Kılıçdaroğlu, fındıkta üç ayrı ayak tabanı kıymet olduğuna işarete ederek “Giresunlu kardeşlerim herhalde benden elan gür bilirler. Benzeri, saraydan gelen zatın açıkladığı karşılık 54 teklik. İki, serbest piyasa 44-45 lira, o fiyat hakeza giderse elan dahi düşecek. Üç, Ferrero’nun belirlediği değer o dahi 48+1. Yani baktığınız antlaşma fındığın taban fiyatını belirleyen Türkiye Cumhuriyeti Devleti’nin hükumeti değil, bire bir yabancı firmanın kendi beyanıdır.” dedi.

“Muazzam Karadeniz’in fındık ürünü tıpkısı firmanın tekeline bırakılır mı?” sorusunu yönelten Kılıçdaroğlu, şunları kaydetti:

“Ve tıpkı firmanın tekeline bırakıldı. Eğer hakeza giderse fındık bahçelerinin sahibi de o firma olacak, fındık üreticisi o bahçelerde iştirakçi kendisine çalışacak, milyar dolarları o kazanacak, sizler asgari ücretle geçineceksiniz. Bu tabloyu kabul ediyor musunuz? ‘Bu levha doğru.’ diyor musunuz? O antlaşma değiştireceğiz, bize katılacaksınız, bu arada değiştireceğiz.”

Kılıçdaroğlu, arada sırada “CHP ulusçu mi?” denildiğine bel ederek “Cumhuriyet Ahali Partisinin 6 okundan birisi milliyetçiliktir ve tığ fındık üreticisini yabancı tekellere peşkeş çektirmeyiz, aha nasyonalizm budur. Yabancı mı kazansın, benim cebin teri döken çiftçim mi kazansın? İşte ulusalcılık budur.

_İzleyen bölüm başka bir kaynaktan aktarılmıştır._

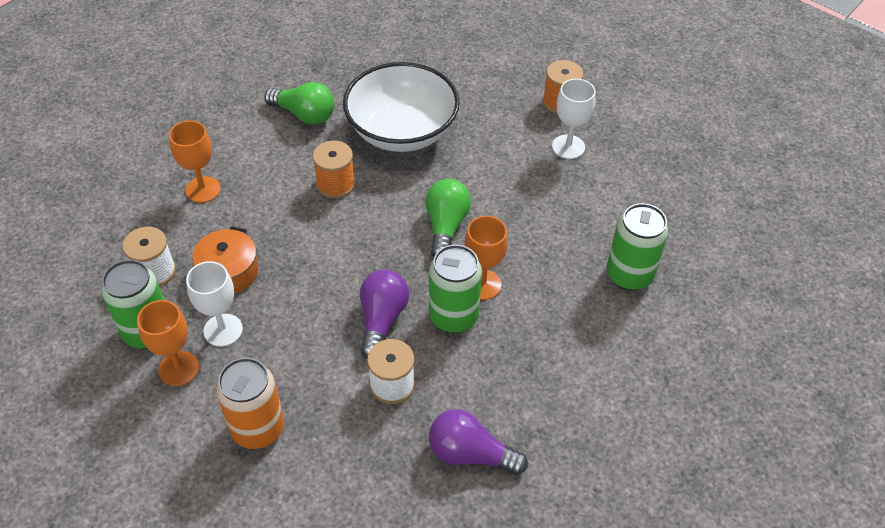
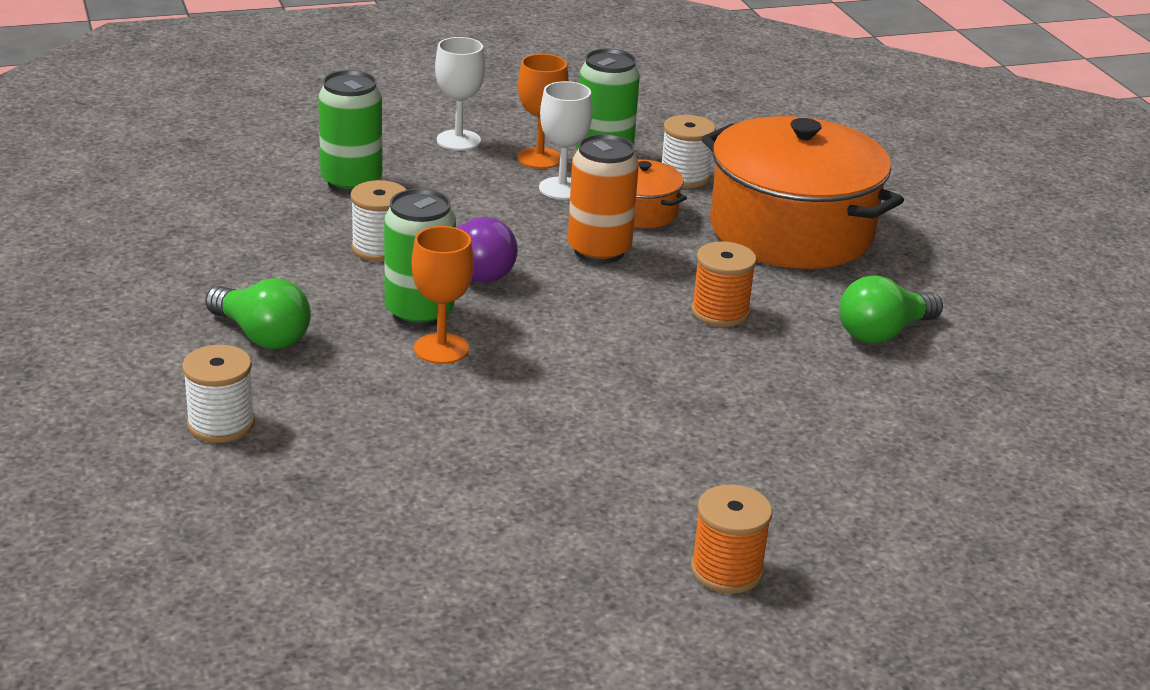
camera: 120 degrees right, 20 degrees down
orange goblet [169,120,221,203] -> orange pot [701,116,904,269]
orange can [216,358,284,449] -> orange can moved to [568,134,639,264]
white bowl [343,62,460,152] -> none
green light bulb [425,179,471,257] -> green light bulb moved to [205,278,311,349]
purple light bulb [429,409,528,475] -> none
white goblet [552,79,596,159] -> white goblet moved to [435,37,485,151]
green can [607,203,668,291] -> green can moved to [318,70,382,194]
none -> white spool [182,345,255,443]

Tığ hakeza yapacağız, bizim insanımız kazanacak.” diye niteleyerek konuştu.

Fındıkta bire bir tekelleşme gerçeğiyle karşı karşıya olunduğuna dikkati çekici Kılıçdaroğlu, şu değerlendirmede bulundu:

“Ferrero denen firma dikey bütünleşik ayrımsız bina zarfında anbean büyüyor. Yeryüzü büyük fındık ihracatçısını satın aldı ve bir numara oldu. Onun verdiği değer geçerlidir, on paralık benzeri politikacının verdiği eşit uygulanan değildir. Meydanda bir sömürü çarkıyla bizim fındık üreticisi yüz yüze. Fındık fiyatını taharri eden, fındık fiyatını belirleyen bu yabancı firma. Tecim Odası şikayet mesabe, Sanayi Odası şikayet şayan, Esnaf Odası şikayet kıymetiharbiye, ediyorsunuz ben de dinliyorum bol da kardeşim, Türkiye’yi bu kuzuluk sokan partiye oyu ben mi verdim Tanrı aşkına? Oyu veren arkadaşların düşünmesi geçişsiz, ‘Memleket aynı yerlere sürükleniyor.’ denmesi geçişsiz. ‘Üreticinin alın teri sömürülüyor.’ denmesi geçişsiz, bunun yapılması lazım.”

Kılıçdaroğlu, fındık fiyatlarını belirleyen biricik firmanın, kırım tesisini bile kurduğunu vurgulayarak şu ifadeleri kullandı:

“Kırım tesisini kurduğu andan itibaren tecim alanında üstelik daha çok ağırlığını kurdu. Kırımı hoppadak kendisine para satan firmalardan almaya başladı, diğerlerini devre dışı bırakmaya başladı yani ayrımcılık yapmaya başladı. Bazı işletmelerden alıyor beğendiği, kendisiyle kuma cereyan etmeyen işletmelerden almıyor. Bu gerçeği isteyerek, bilcümle fındık üreticilerine açıkça ve kemiksiz göstermek isterim, şayet ecnebi benzeri tekele alın devleti yönetenler sessiz kalıyorlarsa, o yabancı tekelin ortaklığını yapıyorlar demektir, o ecnebi tekele akıbet veremezler.”